Painé se conmovió por la lealtad que Baigorria sentía para con ciertos huincas. No sabía el motivo de ese vínculo pero sí entendía y valoraba mucho la lealtad. Pichún y Coliqueo miraban con atención, preocupados sobre lo que diría Lautrán. Calvaíñ estaba sorprendido y desconfiaba de cada palabra.

—Por eso, chuesquis, lo que yo propongo es que yo, junto con mi gente, me sume al levantamiento unitario pero ustedes se queden aquí, en el desierto, sin envolverse en esta guerra de huincas.

—Chuesqui Lautrán —dijo Pichún con preocupación—, ¿Cómo sabe que no es una trampa? ¿Conoce a este soldado? Quizás todo sea un truco de los federales para hacerlo salir del desierto y apresarlo. Ya sabe que Juan Manuel le puso precio a su cabeza.

—Sí, ya lo pensé, chuesqui Pichún. Pero me parece que este soldado dice la verdad y por otro lado sabemos, por Calfucurá, que es cierto que Lavalle y Lamadrid están otra vez en campaña. Debo ir.

—Entonces nosotros te acompañaremos —dijo Pichún con decisión.

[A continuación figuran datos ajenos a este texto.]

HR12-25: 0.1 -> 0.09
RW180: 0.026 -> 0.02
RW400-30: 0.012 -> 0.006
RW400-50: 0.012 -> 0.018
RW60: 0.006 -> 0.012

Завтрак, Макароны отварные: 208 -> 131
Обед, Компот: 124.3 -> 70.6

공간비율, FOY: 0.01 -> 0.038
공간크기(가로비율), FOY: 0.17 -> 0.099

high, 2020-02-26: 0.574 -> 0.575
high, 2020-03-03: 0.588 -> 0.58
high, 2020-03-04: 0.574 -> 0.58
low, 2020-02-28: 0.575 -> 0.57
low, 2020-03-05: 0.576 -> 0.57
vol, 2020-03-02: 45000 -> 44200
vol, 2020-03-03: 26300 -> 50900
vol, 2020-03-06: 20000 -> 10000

—¡Nada de eso! —protestó Calvaíñ.

—¡Silencio! —tronó Painé, con autoridad—. Chuesqui Lautrán es muy importante para nosotros. Nos enseñó a pensar antes de atacar. Chuesqui Lautrán es necesario para que los ranqueles podamos sobrevivir la permanente amenaza huinca. No podemos perder al chuesqui Lautrán —y, anteponiéndose a la protesta de Baigorria, continuó— pero entiendo que chuesqui Lautrán tenga que ir en ayuda de sus chuesquis huincas. Es el deber de todo hombre de corazón. Por eso acompañaremos a chuesqui Lautrán a San Luis hasta que estemos seguros de que no es una trampa y se pueda sumar a sus compañeros. Lo dejaremos allí y volveremos a nuestros toldos sin pelear con los huincas.

—¿Pero cómo haremos para que los conas quieran venir, si van a volver con las manos vacías? —se quejó Calvaíñ.

—En San Luis arrearemos algunas cabezas para nuestros conas. Con una guerra entre huincas, nadie notará la falta de algunas cabezas.

—¿Pero qué le diremos a Juan Manuel cuando se entere de que Lautrán pelea con Lamadrid? —insitió Calvaíñ.

—Le diremos que Lautrán es Lautrán y los ranqueles son los ranqueles. Él es y será libre para marcharse cuando quiera.

La conferencia terminó y Baigorria volvió a sus toldos con una buena noticia y una mala. La buena era que les diría a sus hombres que volvían a San Luis. La mala era que les tendría que decir a sus mujeres que las abandonaría.